Thursday, July 18, 2024

Adopting a creed or a liturgy as fad. . .

Apparently four Southern Baptist theologians and pastors have decided enough is enough and are asking messengers to this year’s Southern Baptist Convention annual meeting to adopt the Nicene Creed as part of the denomination’s official faith statement.  Baptists, however, have prided themselves on being “not a creedal people.” A historic declaration taught in Baptist seminaries for centuries is that Baptists “have no creed but the Bible.”  Their rationale?

  • “The Nicene Creed authoritatively articulates the primary doctrines of the Christian faith from the Christian Scriptures.”
  • “For nearly two millennia Christians have universally used the Creed for both teaching and worship.”
  • “The Creed is a robust and indisputable summary of orthodox Christian belief in the two most central and indispensable dogmas of the universal Christian faith: God the Trinity and the Lord Jesus Christ.”

The things that is missing is their intention to be fully orthodox, catholic, and apostolic in doctrine and faith.  Sure, it would be a good thing for the Baptists to adopt the Nicene Creed if they meant what it says but this creed does not stand in isolation from the liturgical and catechetical life of the Church from her earliest days.  To embrace the Nicene Creed but stand outside this liturgical and catechetical tradition is to adopt an idea which is still a stranger to worship and life.  That is not good.

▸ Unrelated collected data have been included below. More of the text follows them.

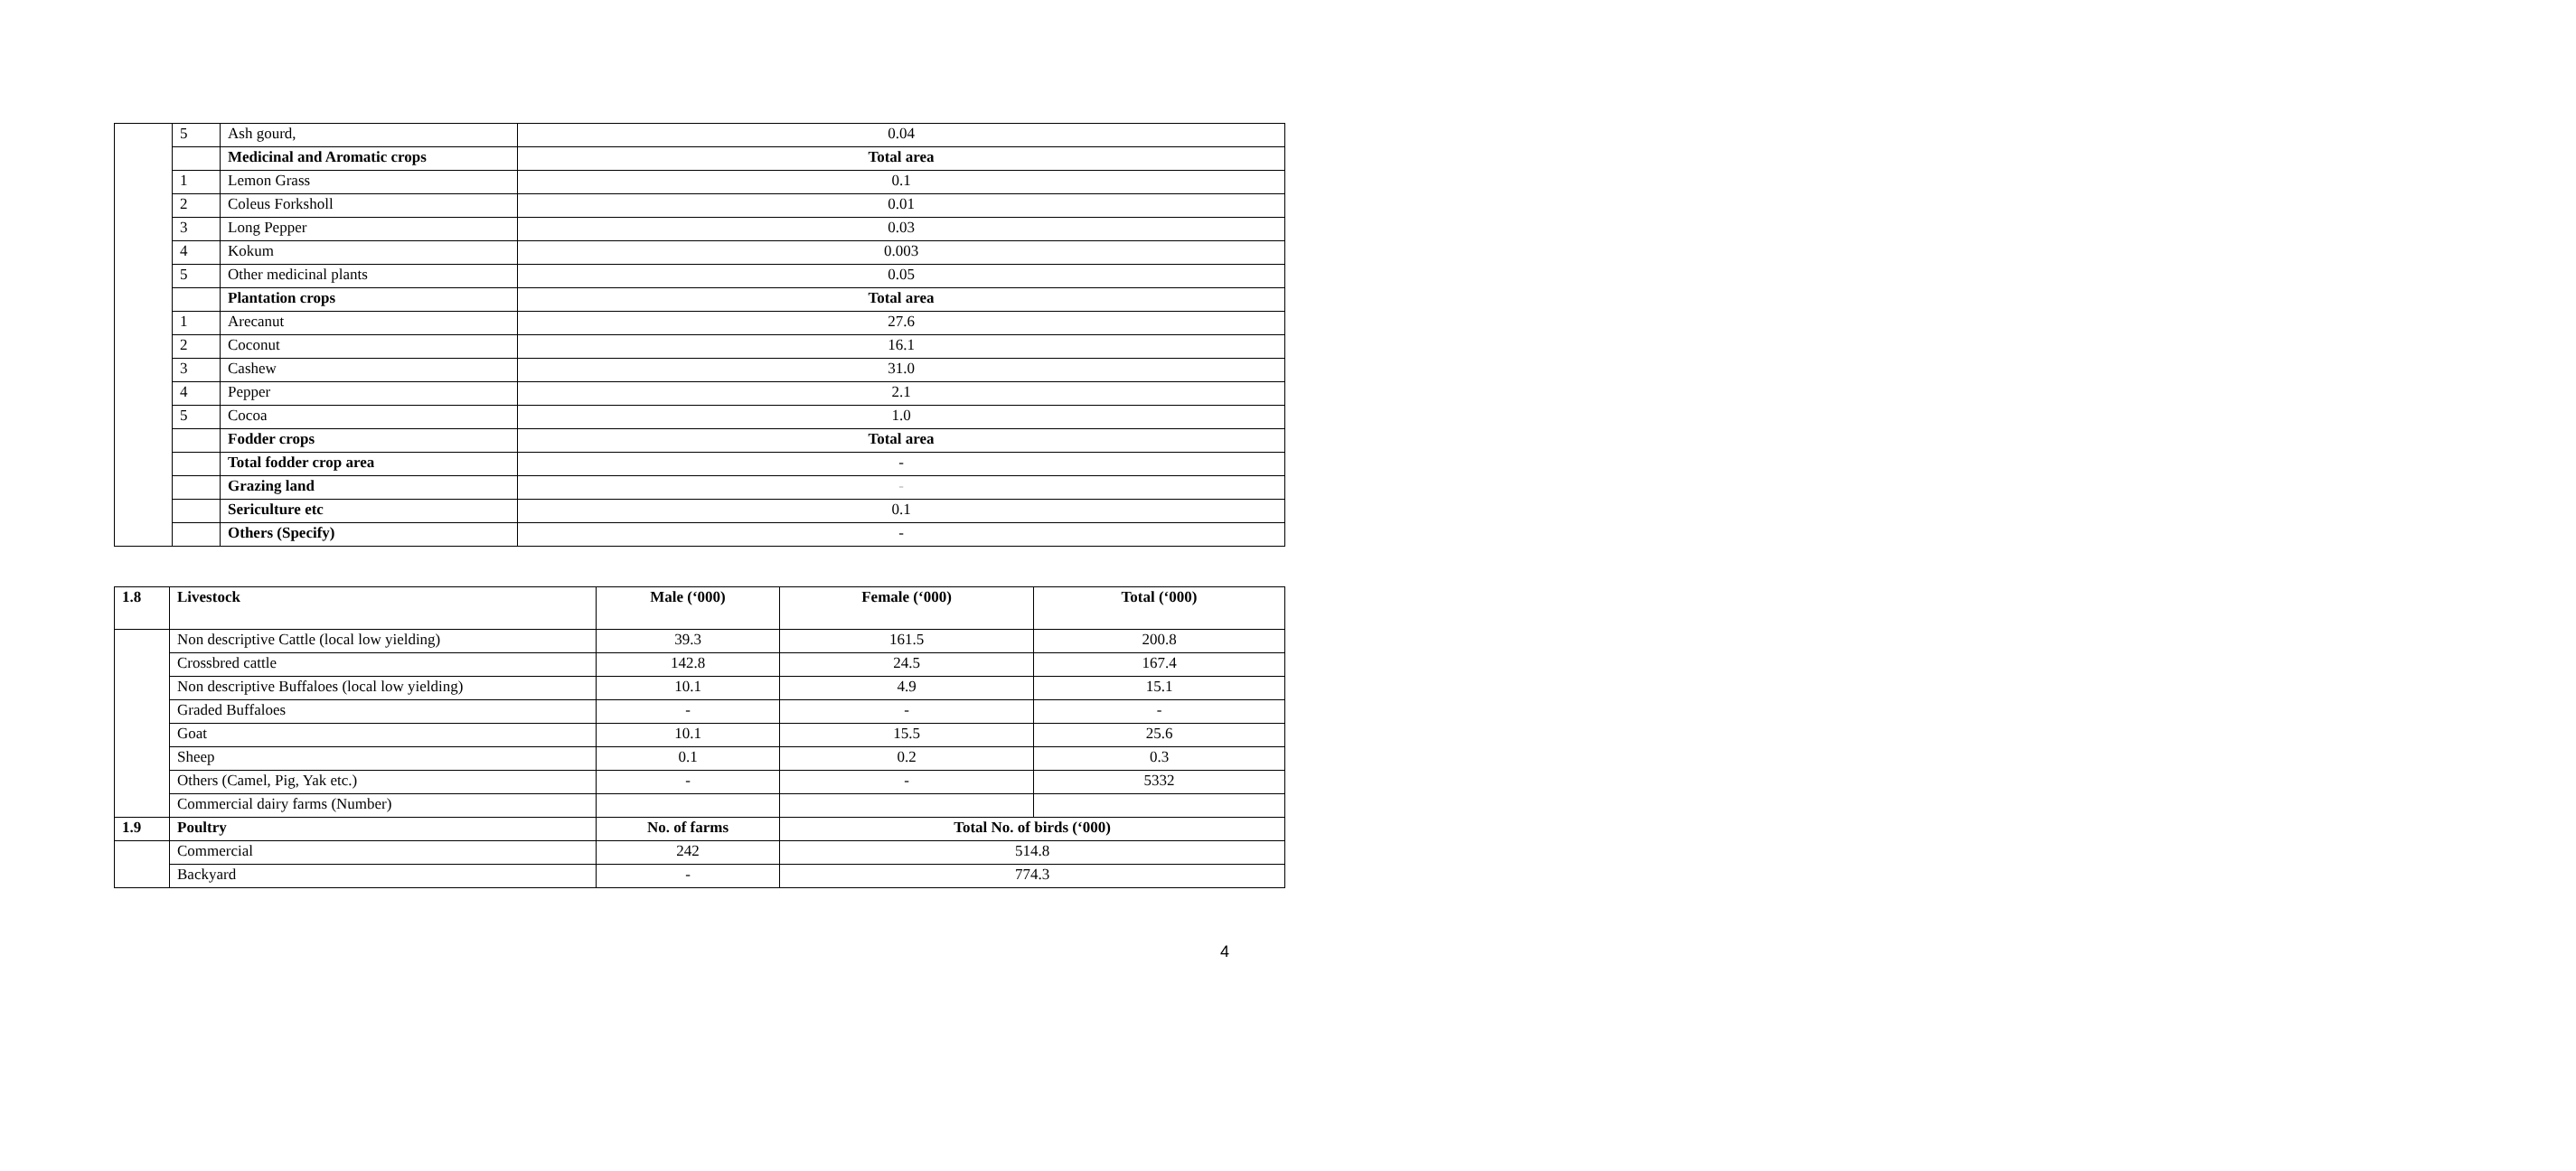| | 5 | Ash gourd, | 0.04 |
| | | Medicinal and Aromatic crops | Total area |
| | 1 | Lemon Grass | 0.1 |
| | 2 | Coleus Forksholl | 0.01 |
| | 3 | Long Pepper | 0.03 |
| | 4 | Kokum | 0.003 |
| | 5 | Other medicinal plants | 0.05 |
| | | Plantation crops | Total area |
| | 1 | Arecanut | 27.6 |
| | 2 | Coconut | 16.1 |
| | 3 | Cashew | 31.0 |
| | 4 | Pepper | 2.1 |
| | 5 | Cocoa | 1.0 |
| | | Fodder crops | Total area |
| | | Total fodder crop area | - |
| | | Grazing land | - |
| | | Sericulture etc | 0.1 |
| | | Others (Specify) | - |
| 1.8 | Livestock | Male (‘000) | Female (‘000) | Total (‘000) |
| --- | --- | --- | --- | --- |
| | Non descriptive Cattle (local low yielding) | 39.3 | 161.5 | 200.8 |
| | Crossbred cattle | 142.8 | 24.5 | 167.4 |
| | Non descriptive Buffaloes (local low yielding) | 10.1 | 4.9 | 15.1 |
| | Graded Buffaloes | - | - | - |
| | Goat | 10.1 | 15.5 | 25.6 |
| | Sheep | 0.1 | 0.2 | 0.3 |
| | Others (Camel, Pig, Yak etc.) | - | - | 5332 |
| | Commercial dairy farms (Number) | | | |
| 1.9 | Poultry | No. of farms | Total No. of birds (‘000) | |
| | Commercial | 242 | 514.8 | |
| | Backyard | - | 774.3 | |
4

A few years ago there was a move on the part of non-liturgical churches to adopt liturgical forms because they felt like people were interested in them and they were interested in those people.  It sounds noble and good but it is no different than Baptists and the Nicene Creed.  The form or symbol does not stand alone outside its liturgical, confessional, and catechetical tradition and life.  The churches interested in liturgical forms and creeds should also be interested in the whole package.  Without this, it is as if they are willing to put different clothes on the same bodies and welcome the stranger who is looking not for a new visual but the whole package.

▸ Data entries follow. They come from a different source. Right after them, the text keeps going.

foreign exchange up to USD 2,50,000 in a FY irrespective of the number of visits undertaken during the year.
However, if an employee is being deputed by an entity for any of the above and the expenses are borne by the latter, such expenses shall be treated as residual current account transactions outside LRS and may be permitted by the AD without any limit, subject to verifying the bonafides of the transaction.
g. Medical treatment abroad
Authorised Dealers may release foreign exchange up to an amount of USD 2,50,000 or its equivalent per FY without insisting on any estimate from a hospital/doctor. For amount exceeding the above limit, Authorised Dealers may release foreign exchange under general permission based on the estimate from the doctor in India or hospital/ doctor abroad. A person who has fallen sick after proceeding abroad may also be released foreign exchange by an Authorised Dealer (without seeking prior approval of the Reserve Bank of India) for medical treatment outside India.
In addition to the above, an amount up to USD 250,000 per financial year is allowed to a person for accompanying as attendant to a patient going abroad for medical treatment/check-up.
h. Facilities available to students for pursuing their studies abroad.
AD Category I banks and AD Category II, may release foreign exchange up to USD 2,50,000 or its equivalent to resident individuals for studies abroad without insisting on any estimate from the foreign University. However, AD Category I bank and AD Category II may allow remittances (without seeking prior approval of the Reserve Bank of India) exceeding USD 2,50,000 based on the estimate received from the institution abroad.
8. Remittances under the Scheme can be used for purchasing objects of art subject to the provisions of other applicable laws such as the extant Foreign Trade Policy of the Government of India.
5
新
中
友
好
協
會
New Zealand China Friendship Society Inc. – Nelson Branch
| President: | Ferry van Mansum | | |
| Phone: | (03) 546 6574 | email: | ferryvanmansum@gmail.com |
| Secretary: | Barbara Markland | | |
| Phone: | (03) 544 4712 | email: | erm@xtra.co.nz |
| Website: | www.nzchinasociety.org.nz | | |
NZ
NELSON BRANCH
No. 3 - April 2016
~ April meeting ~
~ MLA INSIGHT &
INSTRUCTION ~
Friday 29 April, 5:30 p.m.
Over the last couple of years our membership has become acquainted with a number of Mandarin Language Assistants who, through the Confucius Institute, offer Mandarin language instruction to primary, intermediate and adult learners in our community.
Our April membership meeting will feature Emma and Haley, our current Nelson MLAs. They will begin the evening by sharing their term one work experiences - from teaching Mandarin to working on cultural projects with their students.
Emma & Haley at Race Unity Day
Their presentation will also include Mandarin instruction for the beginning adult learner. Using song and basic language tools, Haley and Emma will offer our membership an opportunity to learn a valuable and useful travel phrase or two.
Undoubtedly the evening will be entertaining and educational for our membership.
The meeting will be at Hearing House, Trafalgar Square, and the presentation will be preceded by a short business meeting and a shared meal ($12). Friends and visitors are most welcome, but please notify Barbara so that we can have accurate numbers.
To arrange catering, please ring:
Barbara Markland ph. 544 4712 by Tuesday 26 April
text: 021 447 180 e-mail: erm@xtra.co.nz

I think it would be great if Baptists were so inclined to begin to reassess their low view of the Sacraments, their rejection of baptismal regeneration, their refusal to affirm the Real Presence, and their non-liturgical worship along with the acceptance of the Nicene Creed.  Without that, I do not attach as much significance to their interest in the creed as some.  For what it is worth, the Baptists still leave autonomy to the local congregation and while they might affirm the idea of a creed, it would be very hard to change the culture that has worked against Baptists being anything more than an association of folks with some important things in common.